Dari sisi pembuat kebijakan, legislatif juga tak bisa sendirian 
merancang dan mengesahkan sebuah peraturan daerah (Perda). Kebijakan ini
 merupakan hasil keputusan bersama antara DPRD dan Pemerintah Provinsi 
DKI Jakarta. "Mereka berinteraksi di situ. Itulah, sepanjang negara ini 
berdiri kan begitu, perselingkuhan persekongkolan antara eksekutif dan 
legislatif dalam menetapkan pasal-pasal," ujar Saut.
Suap pun ditengarai mengarahkan pembuat kebijakan, agar pasal dalam 
Raperda mengenai Rencana Tata Ruang Kawasan Strategis Pantai Utara 
Jakarta, menjadi lebih ramah pada pihak swasta. Hal ini menyangkut 
proses perizinan, pembagian kontribusi pulau, serta penataan ekologi dan
 sosiologi.
"Orang bilang kan itu ngurukin pasir doang, 
sebenarnya tidak juga kalau hanya itu yang disasar dengan Perda.
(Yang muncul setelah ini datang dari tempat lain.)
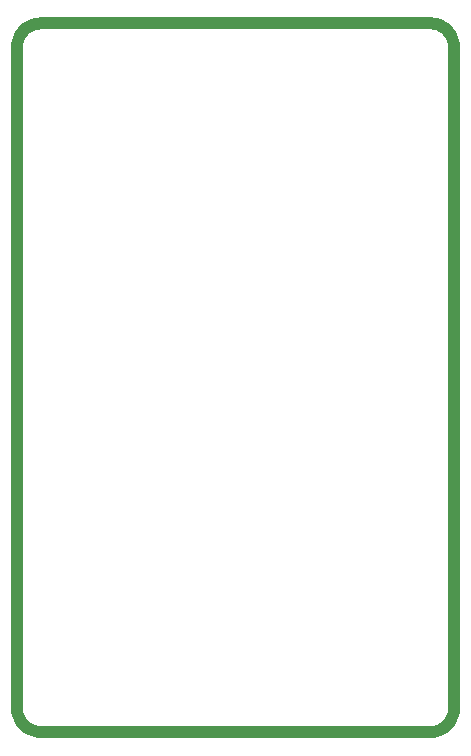
<source format=gko>
G04*
G04 #@! TF.GenerationSoftware,Altium Limited,Altium Designer,21.0.9 (235)*
G04*
G04 Layer_Color=16711935*
%FSLAX25Y25*%
%MOIN*%
G70*
G04*
G04 #@! TF.SameCoordinates,E5CA4AE1-0186-4FD9-A07E-2EFFEE8FE40E*
G04*
G04*
G04 #@! TF.FilePolarity,Positive*
G04*
G01*
G75*
%ADD97C,0.03937*%
D97*
X7874Y236221D02*
X6846Y236153D01*
X5836Y235952D01*
X4861Y235621D01*
X3937Y235166D01*
X3081Y234593D01*
X2306Y233914D01*
X1627Y233140D01*
X1055Y232283D01*
X599Y231360D01*
X268Y230384D01*
X67Y229374D01*
X-0Y228346D01*
X0Y7874D02*
X67Y6846D01*
X268Y5836D01*
X599Y4861D01*
X1055Y3937D01*
X1627Y3081D01*
X2306Y2306D01*
X3081Y1627D01*
X3937Y1055D01*
X4861Y599D01*
X5836Y268D01*
X6846Y67D01*
X7874Y0D01*
X137795Y0D02*
X138823Y67D01*
X139833Y268D01*
X140808Y599D01*
X141732Y1055D01*
X142589Y1627D01*
X143363Y2306D01*
X144042Y3081D01*
X144614Y3937D01*
X145070Y4861D01*
X145401Y5836D01*
X145602Y6846D01*
X145669Y7874D01*
X145669Y228346D02*
X145602Y229374D01*
X145401Y230384D01*
X145070Y231360D01*
X144614Y232283D01*
X144042Y233140D01*
X143363Y233914D01*
X142589Y234593D01*
X141732Y235166D01*
X140808Y235621D01*
X139833Y235952D01*
X138823Y236153D01*
X137795Y236221D01*
X7874D02*
X137795Y236221D01*
X7874D02*
X7874Y236221D01*
X-0Y228346D02*
X0Y7874D01*
X7874Y0D02*
X137795D01*
X145669Y7874D02*
X145669Y228346D01*
M02*

</source>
Bukan 
begitu, rencana tata ruang kan bukan begitu, harus jelas," terangnya.
Demi memudahkan penyidikan kasus ini, KPK juga melarang sejumlah 
orang bepergian ke luar negeri. Dalam surat permohonan cegah yang 
dikirimkan ke kantor Imigrasi, mereka adalah bos PT Agung Sedayu Grup, 
Sugiyanto Kusuma alias Aguan; Direktur Utama PT Agung Sedayu Richard 
Halim Kusuma; staf khusus Gubernur DKI Jakarta Ahok, Sunny Tanuwidjaja; 
sekretaris direksi PT APL, Berlian dan seorang swasta Geri Prasetya.
Larangan bepergian ke luar negeri ini dimaksudkan agar saat KPK 
membutuhkan keterangan mereka, para pihak itu memenuhi panggilan 
pemeriksaan, sehingga kasus ini bisa cepat selesai.
Sebab, dari pemeriksaan sementara, diduga mereka yang tertangkap 
hanya menjalankan perintah dari pihak yang lebih berkuasa dari mereka. 
Adalah mereka yang memiliki kaitan dengan semua perusahaan bidang 
properti itu, dan berkepentingan dengan investasi di 17 pulau buatan.
"Sebetulnya itu bagian dari perusahaan dia juga kan, jadi maksudnya 
apakah ada pengembangan-pengembangan ke (perusahaan) pengembang yang 
lain. Kami (KPK) belum bisa katakan ada kaitan lebih lanjut, tapi akal 
sehat kita mengatakan ada big boss-nya," tambah Saut.